LISTED RECORDS>

__________

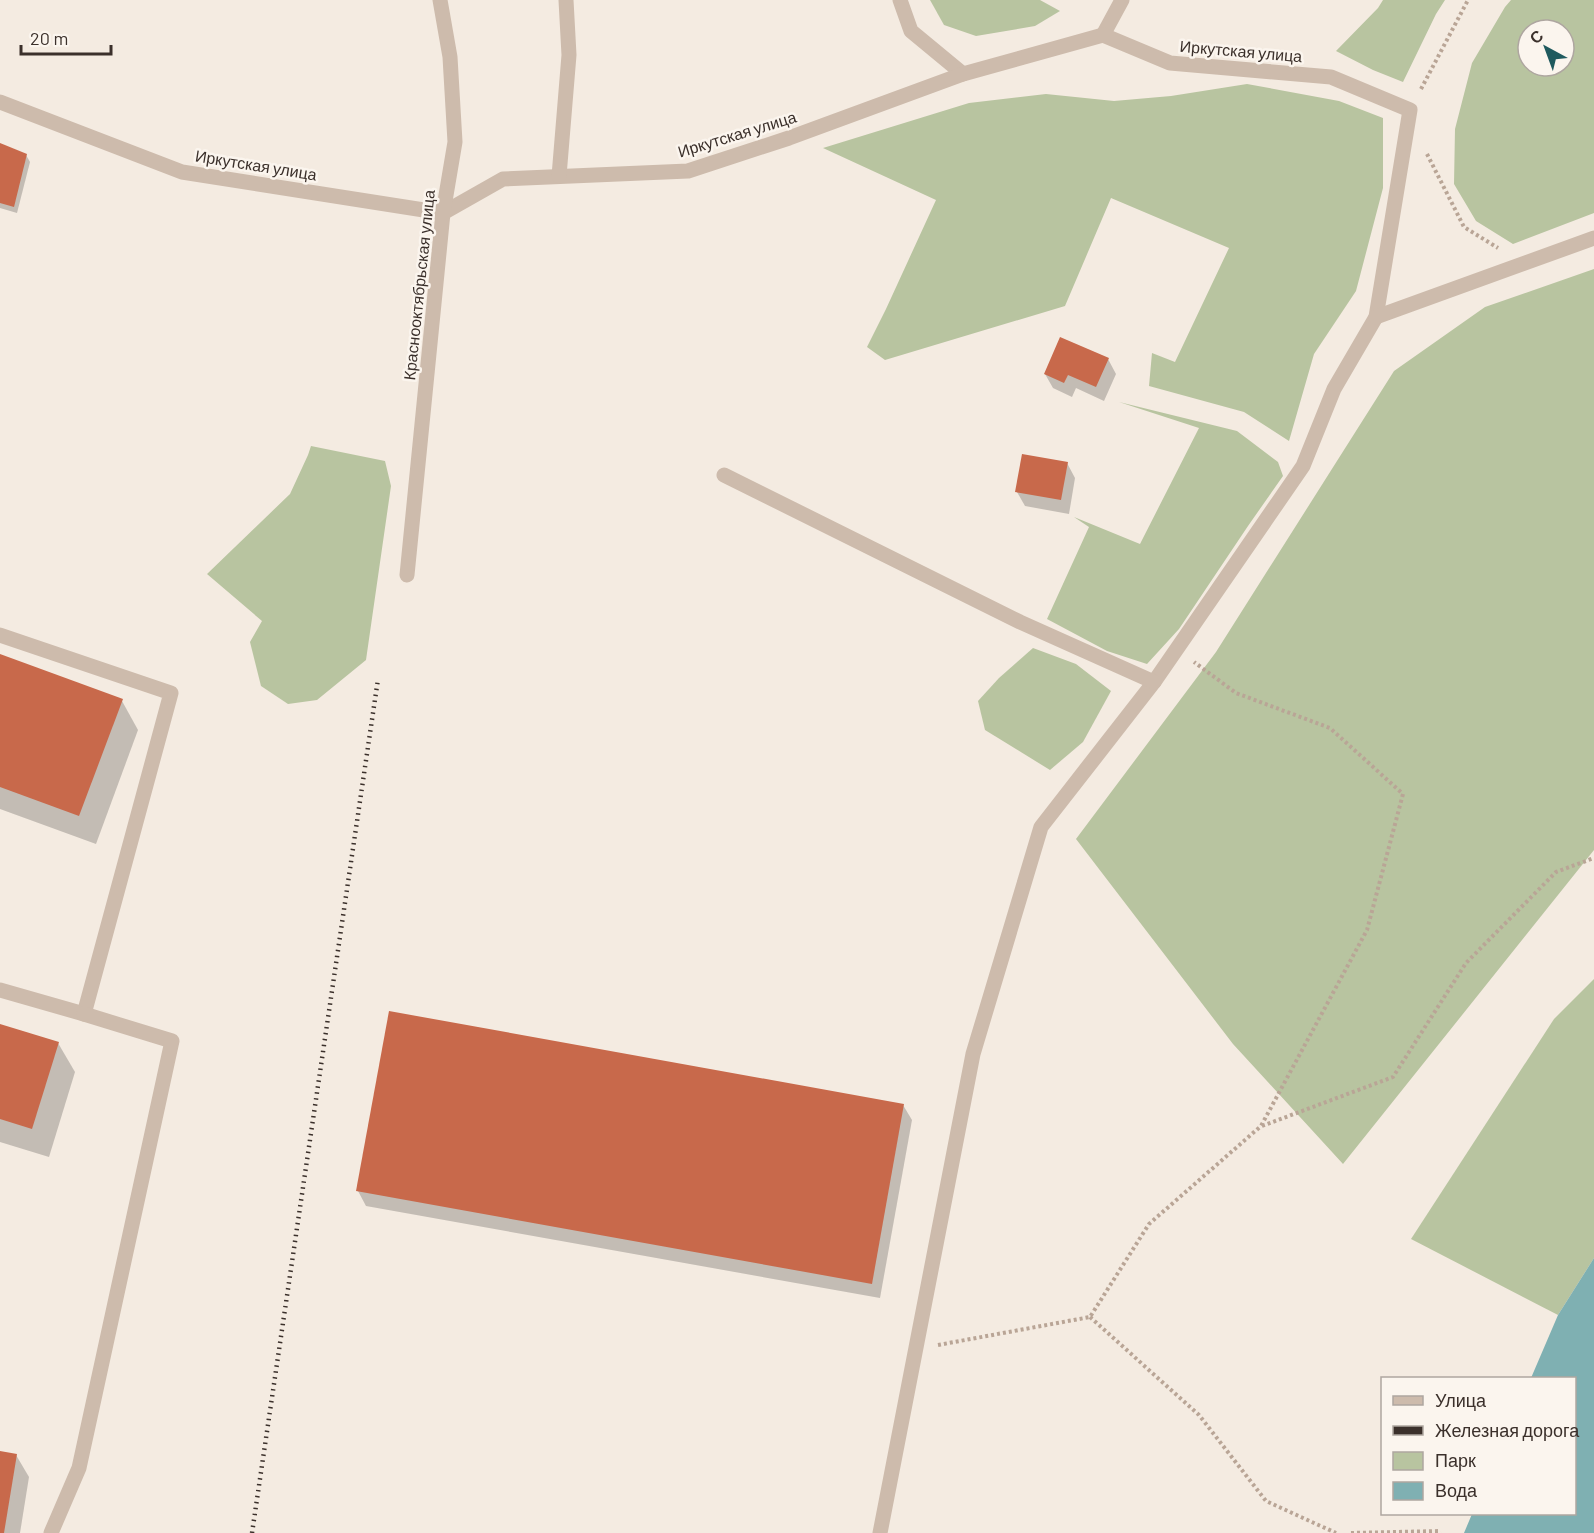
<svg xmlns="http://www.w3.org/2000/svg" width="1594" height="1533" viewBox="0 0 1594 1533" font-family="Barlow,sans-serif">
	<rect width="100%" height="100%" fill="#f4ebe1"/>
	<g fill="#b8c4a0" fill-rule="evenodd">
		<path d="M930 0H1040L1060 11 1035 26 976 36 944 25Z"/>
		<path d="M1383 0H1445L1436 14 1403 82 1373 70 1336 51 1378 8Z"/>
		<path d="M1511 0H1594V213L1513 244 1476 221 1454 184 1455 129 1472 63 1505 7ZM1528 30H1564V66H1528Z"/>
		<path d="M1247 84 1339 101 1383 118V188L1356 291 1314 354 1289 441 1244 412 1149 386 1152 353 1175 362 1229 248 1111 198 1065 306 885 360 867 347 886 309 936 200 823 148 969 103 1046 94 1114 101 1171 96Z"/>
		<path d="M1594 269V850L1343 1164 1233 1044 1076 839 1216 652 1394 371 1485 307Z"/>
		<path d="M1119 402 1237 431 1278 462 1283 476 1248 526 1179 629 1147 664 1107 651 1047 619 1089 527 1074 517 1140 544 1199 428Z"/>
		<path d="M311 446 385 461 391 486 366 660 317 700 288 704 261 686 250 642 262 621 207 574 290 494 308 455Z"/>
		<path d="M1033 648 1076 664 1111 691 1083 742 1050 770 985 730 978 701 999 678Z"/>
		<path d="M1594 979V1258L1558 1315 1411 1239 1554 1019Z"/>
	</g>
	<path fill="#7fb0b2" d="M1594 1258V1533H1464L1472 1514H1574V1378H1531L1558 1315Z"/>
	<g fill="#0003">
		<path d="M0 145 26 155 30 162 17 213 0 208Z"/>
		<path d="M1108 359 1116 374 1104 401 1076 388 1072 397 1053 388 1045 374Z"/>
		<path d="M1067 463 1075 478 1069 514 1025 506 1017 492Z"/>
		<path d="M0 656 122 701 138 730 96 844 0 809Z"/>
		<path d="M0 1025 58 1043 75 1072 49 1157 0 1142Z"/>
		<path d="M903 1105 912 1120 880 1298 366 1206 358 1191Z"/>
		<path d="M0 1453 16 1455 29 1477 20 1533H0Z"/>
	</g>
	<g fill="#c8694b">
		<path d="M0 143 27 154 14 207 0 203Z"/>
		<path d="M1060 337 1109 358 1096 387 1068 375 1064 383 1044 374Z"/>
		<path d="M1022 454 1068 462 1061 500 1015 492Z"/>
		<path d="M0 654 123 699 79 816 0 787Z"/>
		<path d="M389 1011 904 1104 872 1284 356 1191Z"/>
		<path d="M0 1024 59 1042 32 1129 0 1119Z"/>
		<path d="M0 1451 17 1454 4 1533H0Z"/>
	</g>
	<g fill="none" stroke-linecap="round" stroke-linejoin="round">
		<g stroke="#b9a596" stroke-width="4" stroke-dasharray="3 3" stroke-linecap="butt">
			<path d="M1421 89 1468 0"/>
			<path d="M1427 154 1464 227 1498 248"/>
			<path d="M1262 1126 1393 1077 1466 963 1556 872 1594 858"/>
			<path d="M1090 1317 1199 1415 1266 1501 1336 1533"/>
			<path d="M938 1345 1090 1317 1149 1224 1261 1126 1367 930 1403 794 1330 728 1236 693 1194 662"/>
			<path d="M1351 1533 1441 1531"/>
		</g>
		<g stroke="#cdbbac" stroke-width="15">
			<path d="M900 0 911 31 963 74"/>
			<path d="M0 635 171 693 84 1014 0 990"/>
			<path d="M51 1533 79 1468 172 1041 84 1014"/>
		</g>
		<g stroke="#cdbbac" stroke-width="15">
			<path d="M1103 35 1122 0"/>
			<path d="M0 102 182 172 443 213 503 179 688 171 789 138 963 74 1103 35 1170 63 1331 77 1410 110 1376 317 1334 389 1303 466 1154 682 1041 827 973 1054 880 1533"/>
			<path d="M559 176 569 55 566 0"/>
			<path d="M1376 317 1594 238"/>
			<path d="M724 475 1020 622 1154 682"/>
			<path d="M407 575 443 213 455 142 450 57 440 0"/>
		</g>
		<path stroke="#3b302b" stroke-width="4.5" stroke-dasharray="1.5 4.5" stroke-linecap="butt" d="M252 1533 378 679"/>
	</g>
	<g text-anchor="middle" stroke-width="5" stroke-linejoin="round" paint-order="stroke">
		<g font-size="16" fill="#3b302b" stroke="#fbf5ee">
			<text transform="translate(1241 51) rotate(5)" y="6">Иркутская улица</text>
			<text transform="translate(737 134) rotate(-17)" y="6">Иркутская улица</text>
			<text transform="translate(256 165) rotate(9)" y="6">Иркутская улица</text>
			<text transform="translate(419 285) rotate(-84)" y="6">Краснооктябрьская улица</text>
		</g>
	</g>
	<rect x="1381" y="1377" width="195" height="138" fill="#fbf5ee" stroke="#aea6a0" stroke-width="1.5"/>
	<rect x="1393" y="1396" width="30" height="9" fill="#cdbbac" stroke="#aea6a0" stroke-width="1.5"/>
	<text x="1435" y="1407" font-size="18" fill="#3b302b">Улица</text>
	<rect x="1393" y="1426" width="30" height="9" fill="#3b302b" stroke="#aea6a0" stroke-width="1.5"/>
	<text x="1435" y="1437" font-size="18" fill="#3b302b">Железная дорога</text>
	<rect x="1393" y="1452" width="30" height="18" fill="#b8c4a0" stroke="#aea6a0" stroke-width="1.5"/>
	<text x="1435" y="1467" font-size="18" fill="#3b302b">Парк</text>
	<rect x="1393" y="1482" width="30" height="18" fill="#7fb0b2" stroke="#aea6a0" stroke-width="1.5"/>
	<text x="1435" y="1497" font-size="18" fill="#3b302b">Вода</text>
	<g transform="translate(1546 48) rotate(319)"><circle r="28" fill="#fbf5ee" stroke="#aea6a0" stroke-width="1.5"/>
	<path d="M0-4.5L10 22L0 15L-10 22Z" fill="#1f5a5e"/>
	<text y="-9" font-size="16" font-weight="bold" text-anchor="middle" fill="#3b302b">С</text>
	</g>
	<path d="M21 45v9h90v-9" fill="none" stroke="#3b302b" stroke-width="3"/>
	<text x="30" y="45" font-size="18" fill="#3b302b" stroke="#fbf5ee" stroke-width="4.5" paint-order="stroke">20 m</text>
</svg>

__________

EXERCISE> Your task is to restate every record word for word. Omit all pictures.

EXERCISE RESULT>
<svg xmlns="http://www.w3.org/2000/svg" width="1594" height="1533" viewBox="0 0 1594 1533" font-family="Barlow,sans-serif">
	<rect width="100%" height="100%" fill="#f4ebe1"/>
	<g fill="#b8c4a0" fill-rule="evenodd">
		<path d="M930 0H1040L1060 11 1035 26 976 36 944 25Z"/>
		<path d="M1383 0H1445L1436 14 1403 82 1373 70 1336 51 1378 8Z"/>
		<path d="M1511 0H1594V213L1513 244 1476 221 1454 184 1455 129 1472 63 1505 7ZM1528 30H1564V66H1528Z"/>
		<path d="M1247 84 1339 101 1383 118V188L1356 291 1314 354 1289 441 1244 412 1149 386 1152 353 1175 362 1229 248 1111 198 1065 306 885 360 867 347 886 309 936 200 823 148 969 103 1046 94 1114 101 1171 96Z"/>
		<path d="M1594 269V850L1343 1164 1233 1044 1076 839 1216 652 1394 371 1485 307Z"/>
		<path d="M1119 402 1237 431 1278 462 1283 476 1248 526 1179 629 1147 664 1107 651 1047 619 1089 527 1074 517 1140 544 1199 428Z"/>
		<path d="M311 446 385 461 391 486 366 660 317 700 288 704 261 686 250 642 262 621 207 574 290 494 308 455Z"/>
		<path d="M1033 648 1076 664 1111 691 1083 742 1050 770 985 730 978 701 999 678Z"/>
		<path d="M1594 979V1258L1558 1315 1411 1239 1554 1019Z"/>
	</g>
	<path fill="#7fb0b2" d="M1594 1258V1533H1464L1472 1514H1574V1378H1531L1558 1315Z"/>
	<g fill="#0003">
		<path d="M0 145 26 155 30 162 17 213 0 208Z"/>
		<path d="M1108 359 1116 374 1104 401 1076 388 1072 397 1053 388 1045 374Z"/>
		<path d="M1067 463 1075 478 1069 514 1025 506 1017 492Z"/>
		<path d="M0 656 122 701 138 730 96 844 0 809Z"/>
		<path d="M0 1025 58 1043 75 1072 49 1157 0 1142Z"/>
		<path d="M903 1105 912 1120 880 1298 366 1206 358 1191Z"/>
		<path d="M0 1453 16 1455 29 1477 20 1533H0Z"/>
	</g>
	<g fill="#c8694b">
		<path d="M0 143 27 154 14 207 0 203Z"/>
		<path d="M1060 337 1109 358 1096 387 1068 375 1064 383 1044 374Z"/>
		<path d="M1022 454 1068 462 1061 500 1015 492Z"/>
		<path d="M0 654 123 699 79 816 0 787Z"/>
		<path d="M389 1011 904 1104 872 1284 356 1191Z"/>
		<path d="M0 1024 59 1042 32 1129 0 1119Z"/>
		<path d="M0 1451 17 1454 4 1533H0Z"/>
	</g>
	<g fill="none" stroke-linecap="round" stroke-linejoin="round">
		<g stroke="#b9a596" stroke-width="4" stroke-dasharray="3 3" stroke-linecap="butt">
			<path d="M1421 89 1468 0"/>
			<path d="M1427 154 1464 227 1498 248"/>
			<path d="M1262 1126 1393 1077 1466 963 1556 872 1594 858"/>
			<path d="M1090 1317 1199 1415 1266 1501 1336 1533"/>
			<path d="M938 1345 1090 1317 1149 1224 1261 1126 1367 930 1403 794 1330 728 1236 693 1194 662"/>
			<path d="M1351 1533 1441 1531"/>
		</g>
		<g stroke="#cdbbac" stroke-width="15">
			<path d="M900 0 911 31 963 74"/>
			<path d="M0 635 171 693 84 1014 0 990"/>
			<path d="M51 1533 79 1468 172 1041 84 1014"/>
		</g>
		<g stroke="#cdbbac" stroke-width="15">
			<path d="M1103 35 1122 0"/>
			<path d="M0 102 182 172 443 213 503 179 688 171 789 138 963 74 1103 35 1170 63 1331 77 1410 110 1376 317 1334 389 1303 466 1154 682 1041 827 973 1054 880 1533"/>
			<path d="M559 176 569 55 566 0"/>
			<path d="M1376 317 1594 238"/>
			<path d="M724 475 1020 622 1154 682"/>
			<path d="M407 575 443 213 455 142 450 57 440 0"/>
		</g>
		<path stroke="#3b302b" stroke-width="4.5" stroke-dasharray="1.5 4.5" stroke-linecap="butt" d="M252 1533 378 679"/>
	</g>
	<g text-anchor="middle" stroke-width="5" stroke-linejoin="round" paint-order="stroke">
		<g font-size="16" fill="#3b302b" stroke="#fbf5ee">
			<text transform="translate(1241 51) rotate(5)" y="6">Иркутская улица</text>
			<text transform="translate(737 134) rotate(-17)" y="6">Иркутская улица</text>
			<text transform="translate(256 165) rotate(9)" y="6">Иркутская улица</text>
			<text transform="translate(419 285) rotate(-84)" y="6">Краснооктябрьская улица</text>
		</g>
	</g>
	<rect x="1381" y="1377" width="195" height="138" fill="#fbf5ee" stroke="#aea6a0" stroke-width="1.5"/>
	<rect x="1393" y="1396" width="30" height="9" fill="#cdbbac" stroke="#aea6a0" stroke-width="1.5"/>
	<text x="1435" y="1407" font-size="18" fill="#3b302b">Улица</text>
	<rect x="1393" y="1426" width="30" height="9" fill="#3b302b" stroke="#aea6a0" stroke-width="1.5"/>
	<text x="1435" y="1437" font-size="18" fill="#3b302b">Железная дорога</text>
	<rect x="1393" y="1452" width="30" height="18" fill="#b8c4a0" stroke="#aea6a0" stroke-width="1.5"/>
	<text x="1435" y="1467" font-size="18" fill="#3b302b">Парк</text>
	<rect x="1393" y="1482" width="30" height="18" fill="#7fb0b2" stroke="#aea6a0" stroke-width="1.5"/>
	<text x="1435" y="1497" font-size="18" fill="#3b302b">Вода</text>
	<g transform="translate(1546 48) rotate(319)"><circle r="28" fill="#fbf5ee" stroke="#aea6a0" stroke-width="1.5"/>
	<path d="M0-4.5L10 22L0 15L-10 22Z" fill="#1f5a5e"/>
	<text y="-9" font-size="16" font-weight="bold" text-anchor="middle" fill="#3b302b">С</text>
	</g>
	<path d="M21 45v9h90v-9" fill="none" stroke="#3b302b" stroke-width="3"/>
	<text x="30" y="45" font-size="18" fill="#3b302b" stroke="#fbf5ee" stroke-width="4.5" paint-order="stroke">20 m</text>
</svg>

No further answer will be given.